Ich finde es auch wichtig, wenn Menschen ehrlich benennen, dass es für sie ein schwieriges und herausforderndes Thema ist. Dann kann man dem begegnen und einen gemeinsamen Weg finden.

Die Aufgabe der Fachstelle und der Kirchenleitung wird es sein, das Thema weiter präsent zu halten. Meine Wahrnehmung ist, dass die Öffentlichkeit unsere Kirche daran messen wird, wie wir damit umgehen. Es muss unser innerer Auftrag sein, die uns anvertrauten Menschen zu schützen. Wenn ein Übergriff geschieht, müssen wir den Betroffenen zur Seite stehen.

Frage:

Welche Herausforderungen sehen Sie speziell für die evangelische Kirche?

Martina Frohmader:

Es gibt grundlegende Fragen, mit denen sich die gesamte Landeskirche auseinandersetzen muss.
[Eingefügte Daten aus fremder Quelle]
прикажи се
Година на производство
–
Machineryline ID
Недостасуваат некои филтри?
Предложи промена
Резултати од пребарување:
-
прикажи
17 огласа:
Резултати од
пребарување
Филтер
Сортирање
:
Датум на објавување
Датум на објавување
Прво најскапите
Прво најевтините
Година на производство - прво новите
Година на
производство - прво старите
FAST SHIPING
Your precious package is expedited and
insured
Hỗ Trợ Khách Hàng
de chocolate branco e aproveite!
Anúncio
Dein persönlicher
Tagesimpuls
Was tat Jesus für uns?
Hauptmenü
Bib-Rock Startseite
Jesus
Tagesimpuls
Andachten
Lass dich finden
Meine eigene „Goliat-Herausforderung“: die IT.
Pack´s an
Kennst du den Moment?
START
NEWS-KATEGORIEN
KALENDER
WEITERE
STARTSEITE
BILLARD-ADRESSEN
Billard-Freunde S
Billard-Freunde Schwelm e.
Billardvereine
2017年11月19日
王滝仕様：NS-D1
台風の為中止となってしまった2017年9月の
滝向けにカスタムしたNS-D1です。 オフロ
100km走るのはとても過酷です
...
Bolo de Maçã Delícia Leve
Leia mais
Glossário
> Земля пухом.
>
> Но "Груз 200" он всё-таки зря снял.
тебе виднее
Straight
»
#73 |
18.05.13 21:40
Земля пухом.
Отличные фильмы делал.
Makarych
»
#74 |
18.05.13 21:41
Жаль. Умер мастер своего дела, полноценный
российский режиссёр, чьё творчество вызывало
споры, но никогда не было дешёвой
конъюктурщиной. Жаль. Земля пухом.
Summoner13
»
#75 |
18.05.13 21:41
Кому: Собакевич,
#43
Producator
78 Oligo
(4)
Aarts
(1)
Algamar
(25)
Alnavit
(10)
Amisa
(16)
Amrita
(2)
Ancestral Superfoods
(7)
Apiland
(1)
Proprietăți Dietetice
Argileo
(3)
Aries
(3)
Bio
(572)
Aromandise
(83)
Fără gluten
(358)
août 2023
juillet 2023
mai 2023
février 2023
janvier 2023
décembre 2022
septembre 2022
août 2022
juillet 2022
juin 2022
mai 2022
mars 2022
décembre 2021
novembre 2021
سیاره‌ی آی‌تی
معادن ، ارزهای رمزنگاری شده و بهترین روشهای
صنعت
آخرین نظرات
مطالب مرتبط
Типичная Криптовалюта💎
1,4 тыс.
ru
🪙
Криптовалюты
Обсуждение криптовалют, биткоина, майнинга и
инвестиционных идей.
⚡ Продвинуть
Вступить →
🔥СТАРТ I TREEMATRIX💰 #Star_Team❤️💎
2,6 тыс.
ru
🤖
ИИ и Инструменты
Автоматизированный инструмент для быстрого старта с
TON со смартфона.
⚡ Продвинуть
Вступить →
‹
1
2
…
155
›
Es geht um Macht und Autorität in der Kirche, um die Auslegung des Evangeliums und die Theologie. Das sind Themen, die weit über die Arbeit einer Fachstelle hinausgehen. Auch die Frage nach Partizipation und den föderalen Strukturen wurde aufgeworfen. Ich halte diese Strukturen nach wie vor für sinnvoll, aber sie dürfen nicht dazu führen, dass Verantwortung abgeschoben wird. Jede Ebene muss die Verantwortung verbindlich übernehmen, für die sie zuständig ist.

Meiner Meinung nach geht es auch nicht nur um sexualisierte Gewalt, sondern um einen umfassenden Kulturwandel. Es muss eine Kultur der Achtsamkeit entstehen, die über dieses Thema hinaus einen positiven Einfluss auf alle Bereiche der Landeskirche hat. Das ist die Vision, die wir haben.

Frage:

Zum Abschluss: Was wäre Ihr Wunsch an die Kirche?

Martina Frohmader:

Mein Wunsch ist, dass die Kirche weniger Angst hat und das Thema nicht tabuisiert, sondern aktiv angeht. Wir müssen zugeben, dass wir als Kirche nicht vollkommen sind, und das ist auch in Ordnung. Aber wir müssen genau hinschauen und achtsam sein. Das ist der Anspruch, den wir an uns selbst stellen müssen.